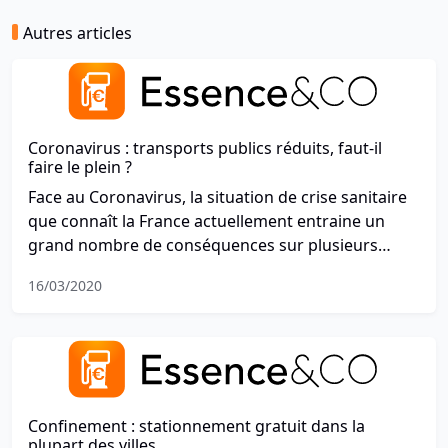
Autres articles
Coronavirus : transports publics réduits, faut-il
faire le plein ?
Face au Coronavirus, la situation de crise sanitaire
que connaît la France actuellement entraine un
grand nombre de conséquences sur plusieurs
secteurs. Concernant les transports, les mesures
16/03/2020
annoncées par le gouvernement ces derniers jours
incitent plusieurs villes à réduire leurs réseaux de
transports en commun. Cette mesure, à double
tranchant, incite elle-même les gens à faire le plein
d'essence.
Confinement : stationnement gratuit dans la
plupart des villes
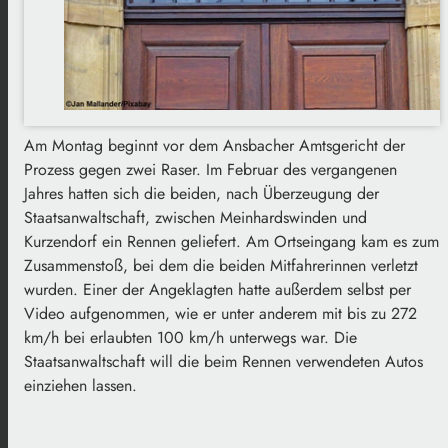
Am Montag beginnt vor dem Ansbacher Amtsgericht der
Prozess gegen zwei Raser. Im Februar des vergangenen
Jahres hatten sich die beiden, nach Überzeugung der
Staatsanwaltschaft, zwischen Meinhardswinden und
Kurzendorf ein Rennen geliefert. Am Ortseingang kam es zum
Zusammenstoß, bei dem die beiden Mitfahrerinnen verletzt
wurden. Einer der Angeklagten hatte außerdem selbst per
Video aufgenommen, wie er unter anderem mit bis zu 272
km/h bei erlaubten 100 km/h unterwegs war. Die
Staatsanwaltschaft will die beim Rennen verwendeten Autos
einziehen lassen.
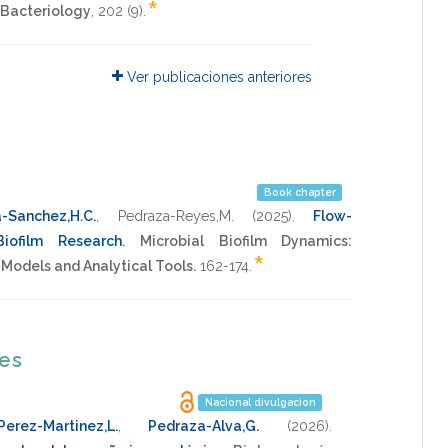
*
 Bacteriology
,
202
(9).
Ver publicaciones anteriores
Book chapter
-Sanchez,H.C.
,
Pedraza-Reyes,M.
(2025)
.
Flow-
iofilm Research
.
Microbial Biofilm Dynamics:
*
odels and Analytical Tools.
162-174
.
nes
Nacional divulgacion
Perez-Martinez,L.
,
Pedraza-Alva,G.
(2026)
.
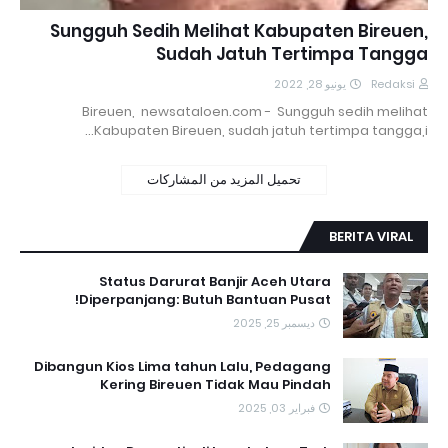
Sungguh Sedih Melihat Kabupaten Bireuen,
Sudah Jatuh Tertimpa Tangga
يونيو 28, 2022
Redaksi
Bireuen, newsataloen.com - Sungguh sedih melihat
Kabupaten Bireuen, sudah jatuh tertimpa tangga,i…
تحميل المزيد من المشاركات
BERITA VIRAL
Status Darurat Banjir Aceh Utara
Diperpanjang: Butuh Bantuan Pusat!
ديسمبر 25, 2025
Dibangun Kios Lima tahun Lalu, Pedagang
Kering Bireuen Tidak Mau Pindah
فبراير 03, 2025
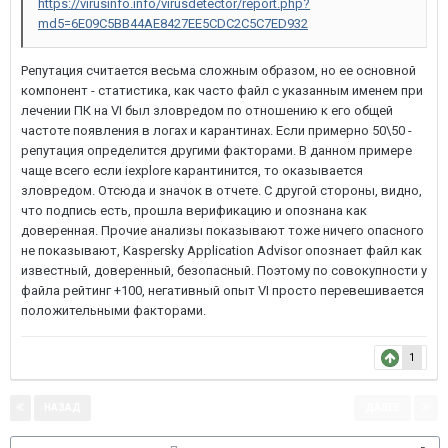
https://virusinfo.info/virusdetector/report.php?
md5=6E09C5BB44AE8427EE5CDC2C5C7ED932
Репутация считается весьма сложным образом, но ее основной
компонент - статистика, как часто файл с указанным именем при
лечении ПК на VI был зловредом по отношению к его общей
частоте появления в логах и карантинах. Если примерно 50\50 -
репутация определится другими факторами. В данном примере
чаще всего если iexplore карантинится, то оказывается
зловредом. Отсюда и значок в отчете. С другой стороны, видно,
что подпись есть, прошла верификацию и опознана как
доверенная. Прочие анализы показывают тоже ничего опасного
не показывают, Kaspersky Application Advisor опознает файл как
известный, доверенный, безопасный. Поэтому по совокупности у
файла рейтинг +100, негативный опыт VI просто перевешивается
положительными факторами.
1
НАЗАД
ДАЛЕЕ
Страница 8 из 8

# # #

• [WHAT TO WORK ON]
Scan the material above for the word "Coronavirus". Copy each line where it occurs.

• [EXERCISE SOLUTION]
Coronavirus : transports publics réduits, faut-il
Face au Coronavirus, la situation de crise sanitaire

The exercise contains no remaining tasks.